In 2007, Slovenia was the first Eastern European EU country to join the euro zone. The small country of two million inhabitants has long been regarded as economically sound. But since the financial crisis, the national debt has grown from year to year. According to the latest estimate by the EU Commission, the budget deficit for the year will have risen to 5.8 percent of gross domestic product (GDP). In 2010, the ratio stood at 5.6 percent. The public debt will account for 42.8 percent of GDP in December. A year earlier, it was 38 percent. Euro group chief Juncker criticized foremost that the Slovenian population rejected the revamping of the state pension system and an increase of the retirement age in a referendum earlier this month. "Slovenia must now get to grips with problems elsewhere. An agreement on pension reform would have been the easiest way," Juncker said, according to the Slovenian news agency STA. The government must now take "quick and brutal" decisions.

In the beginning of the month, the Slovenian central bank chief Marko Kranjec had already warned against a rejection of the pension reform. The country must definitely do something about the rapidly growing national debt. "If things continue at this place, our country will find itself in Greece, Portugal or Ireland’s position," the central bank head said.

Slovenia is certainly still a good bit below the EU average with its level of debt, which is about 80 percent of GDP. Investors, however, are worried about the extremely rapid growth of the Slovenian government debt in such a short time. In 2005, the rate was 27 per cent of GDP. This year it will exceed the 40 percent level.

Gunter Deuber, Eastern Europe specialist at Raiffeisen Banking Group in Vienna, warns of a growing loss of credibility for this small country. With its open economy, Slovenia has so far always been regarded as fairly reliable and solid. At present, potential problems have been overlooked due to the crisis in Greece. Slovenia has to be careful, however, as international investors could turn away soon. "Slovenia is trying to find its way," laments Deuber. The openness of the previous era has been lost somewhat. The country is now increasingly closing itself off from the outside.

I would say the tone of the article is somewhat overstated since there is clearly no comparison between Slovenia and Greece on debt-to-GDP metrics. However, Slovenia’s problems highlight the fundamental deflationary bias of the euro system and all fixed exchange rate systems more generally.

In the wake of a deep recession, private sector demand falls. Income falls with it, causing tax receipts to fall even as budgetary needs rise due to automatic stabilizers. This opens up a wide government deficit. In general, this is what you want fiscal policy to do; the public sector picks up the slack for the private sector in and coming out of recession.

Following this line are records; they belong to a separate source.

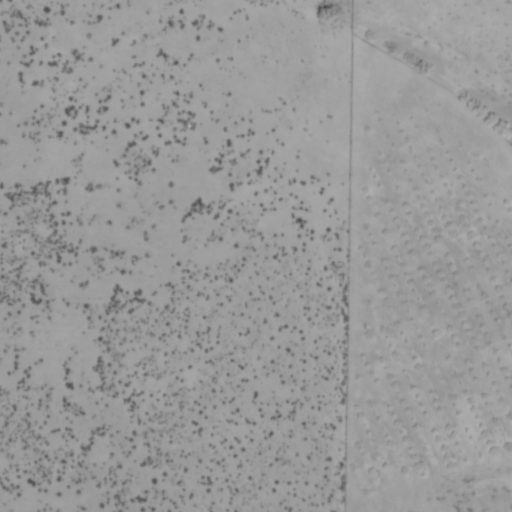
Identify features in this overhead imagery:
crop: (419, 285)
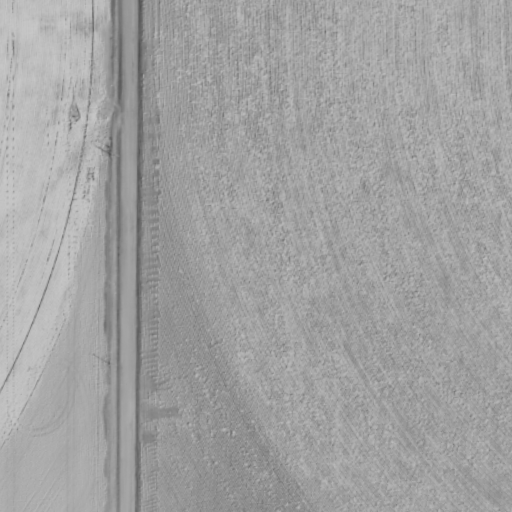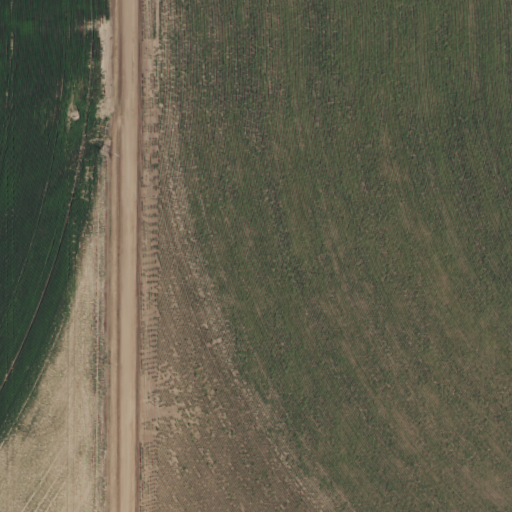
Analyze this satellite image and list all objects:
road: (111, 256)
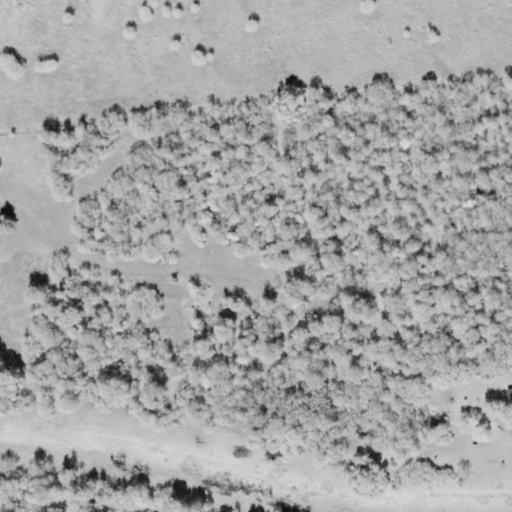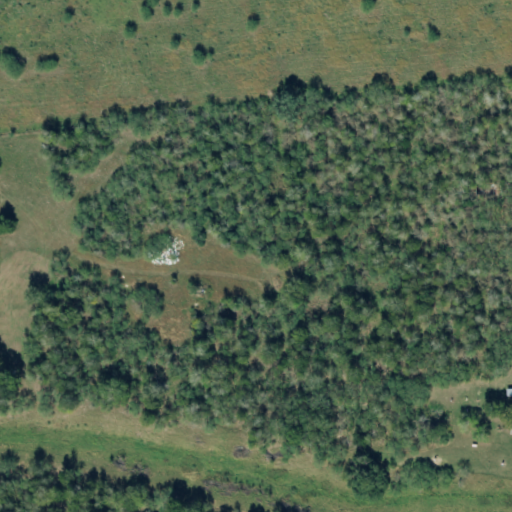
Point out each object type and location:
road: (509, 392)
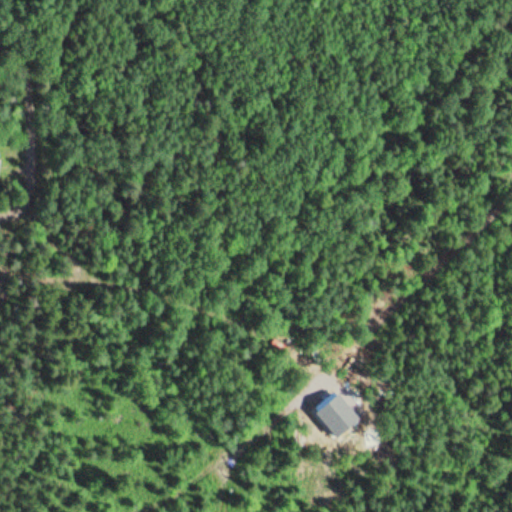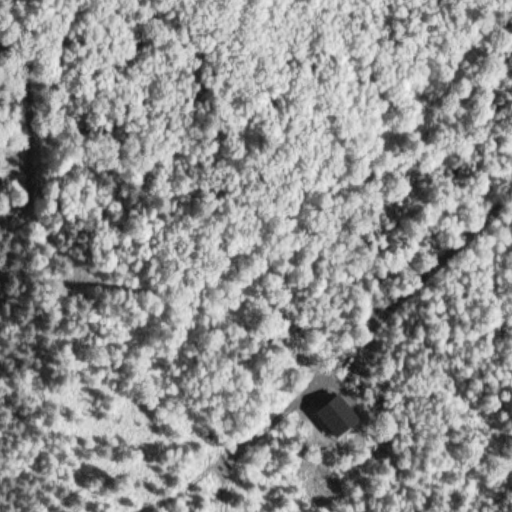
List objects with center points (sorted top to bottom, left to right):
road: (22, 111)
road: (330, 346)
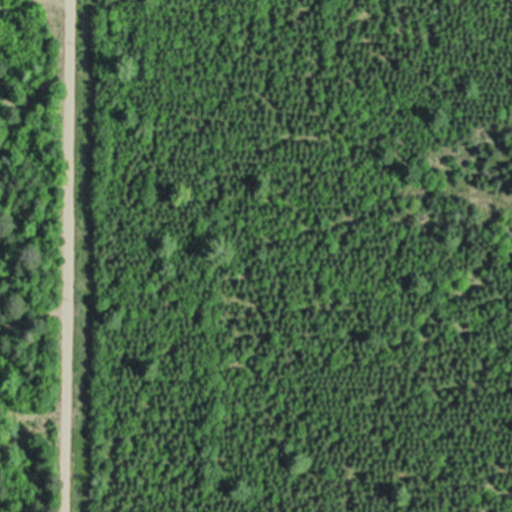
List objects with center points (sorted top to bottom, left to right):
road: (67, 256)
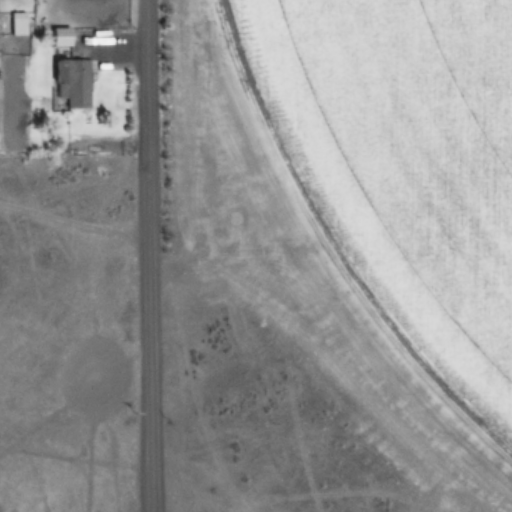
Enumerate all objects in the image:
building: (19, 24)
building: (72, 82)
road: (151, 256)
crop: (383, 256)
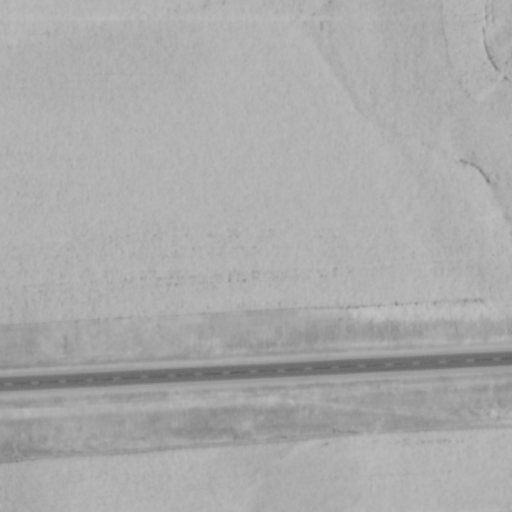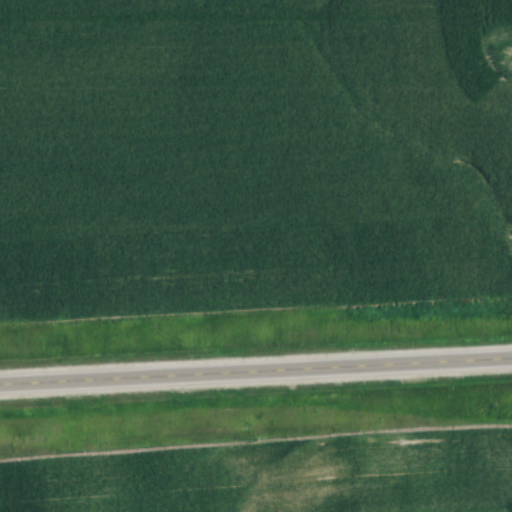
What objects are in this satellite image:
road: (256, 376)
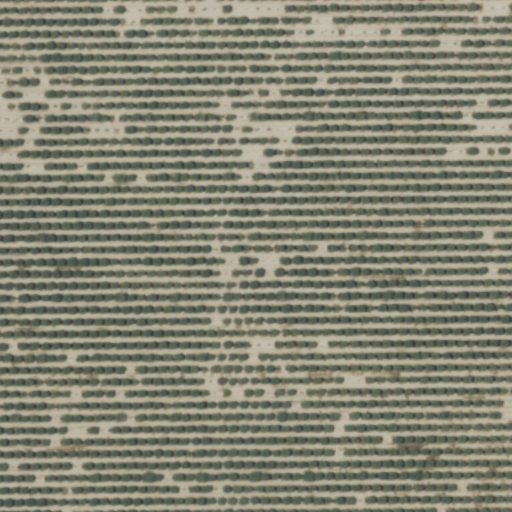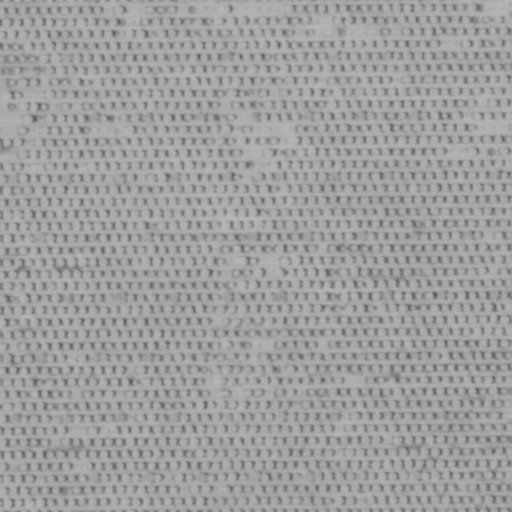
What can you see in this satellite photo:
crop: (256, 256)
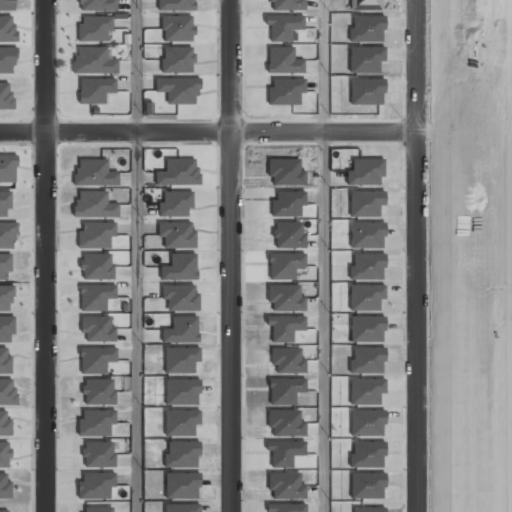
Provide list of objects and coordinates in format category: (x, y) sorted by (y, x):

However, the euro acts as a gold standard for national governments within the euro zone as EMU has fixed their (now abolished) national currencies to an external currency they do not create. The Slovenian government needs to ‘get’ euros like any other euro currency user. This makes it vulnerable to liquidity concerns. Slovenia does need to be concerned given heightened awareness of euro zone budgetary problems. This is the risk governments run in abdicating currency sovereignty. Monetary policy is abdicated and fiscal flexibility is reduced as was initially desired in setting up the euro zone. That will likely mean cuts in Slovenia, adding yet further to fiscal policy as a drag throughout the euro zone.